Is the economic recession really over?


Prof Danie Meyer | Senior researcher and lecturer: Faculty of Economic and Management Sciences | North-West University | | |

Despite the surprisingly positive growth rate of 2,5% for the second quarter of the year, the economic growth rate means that the South African economy has technically exited the short period of recession, current macro-economic indicators are painting a mixed picture of possible outcomes and prospects for the remainder of 2017 and beginning of 2018.

The reported positive growth rate can be ascribed to the low base after two quarters of consecutive negative growth. With inflation stabilising below 5% – which is a clear indication of a slowing economy, the Reserve Bank is allowed the opportunity to reduce interest rates over the short term.

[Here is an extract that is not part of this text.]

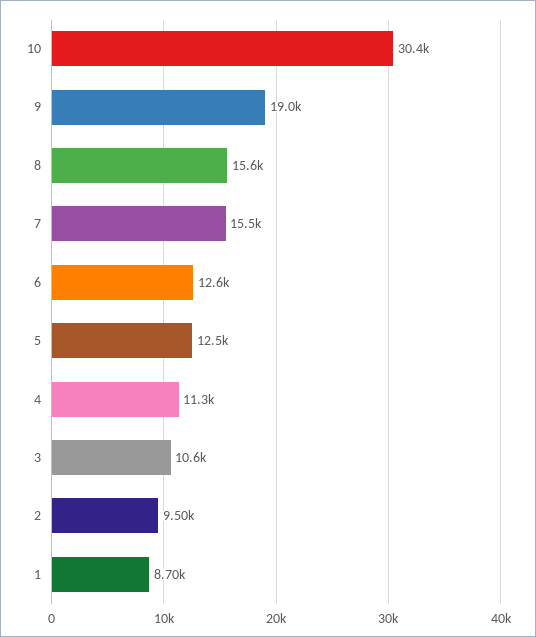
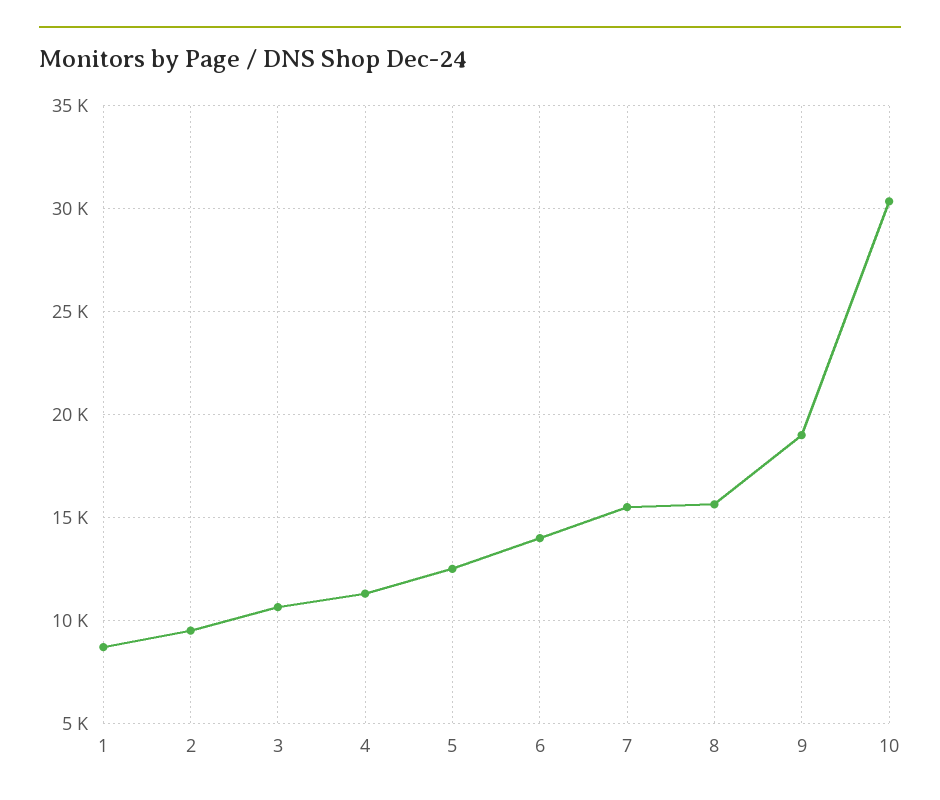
6: 12600 -> 14000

At the last Monetary Policy Committee (MPC) meeting that took place, the repo rate was held stable at 6,75% despite expectations that it would be reduced. The Reserve Bank missed out on a golden opportunity to boost economic growth even further. With rising petrol prices and a depreciating currency, a similar opportunity to reduce interest rates may not present itself at the next MPC meeting scheduled for November 2017.

With the Consumer Price Index (CPI) dropping by 220 basis points since December 2016, the need for a significant reduction in interest rates – as a stimulus for economic growth of at least 0,5% – is clear.

Other factors

Reduction in the repo rate

A reduction in the repo rate (and therefore the prime rate), will have a positive impact on South African’s Gross Domestic Product (GDP) towards the end of 2017 and the beginning of 2018.

Global price of Brent oil

The increase in the global price of Brent oil by close to 20% over the past three months has been transferred to local petrol prices in South Africa and as such consumers had to increasingly dig deep in their pockets to fuel up.

The rise in oil and petrol prices could prevent inflation decline on the short run since rising petrol prices will subsequently force inflation to rise again towards the end of 2017.

Exchange rate

Movements in the already volatile exchange rate are also mostly upwards with a depreciating Rand.

This depreciative movement will put also impact inflation as petroleum and luxury goods are imported and a weak Rand will result in price increases. South Africa’s current account is also under pressure, with the deficit of the balance of payments increasing from R91 billion in the first quarter of 2017 to R110 billion in the second quarter of 2017.

Economic growth results

In terms of economic growth results in the second quarter of 2017, the positive growth of 2,5% was higher than expected; with the agricultural sector contributing the most with 0,7% of the total.

Manufacturing only contributed 0,3% to growth and is still sluggish in terms of development. Usually the third and the fourth quarters of the year allows for higher output in the manufacturing sector, but it is not expected that this sector will show significant increased growth during the rest of 2017 or beginning of 2018.

It is expected that overall economic growth in the third and fourth quarter will remain positive but at low rates of between 0,4% and 0,6% respectively.

Investment strike

An important negative situation to keep note of is that investment numbers have decreased by 2, 6%, indicating a wait-and-see outlook for businesses at present.

The latter can be classified as an investment strike and can be linked to continued policy and political uncertainty.


South Africa has been able to achieve positive growth during the second quarter of 2017 and this trend is expected to continue, but at a relatively low growth rate of about 0,5% towards the end of 2017 and beginning of 2018.

This low growth environment will however lead to job losses and an increase in the unemployment rate. South Africa needs a growth rate of at least 3% per annum in order to reduce the unemployment rate of 27,7%.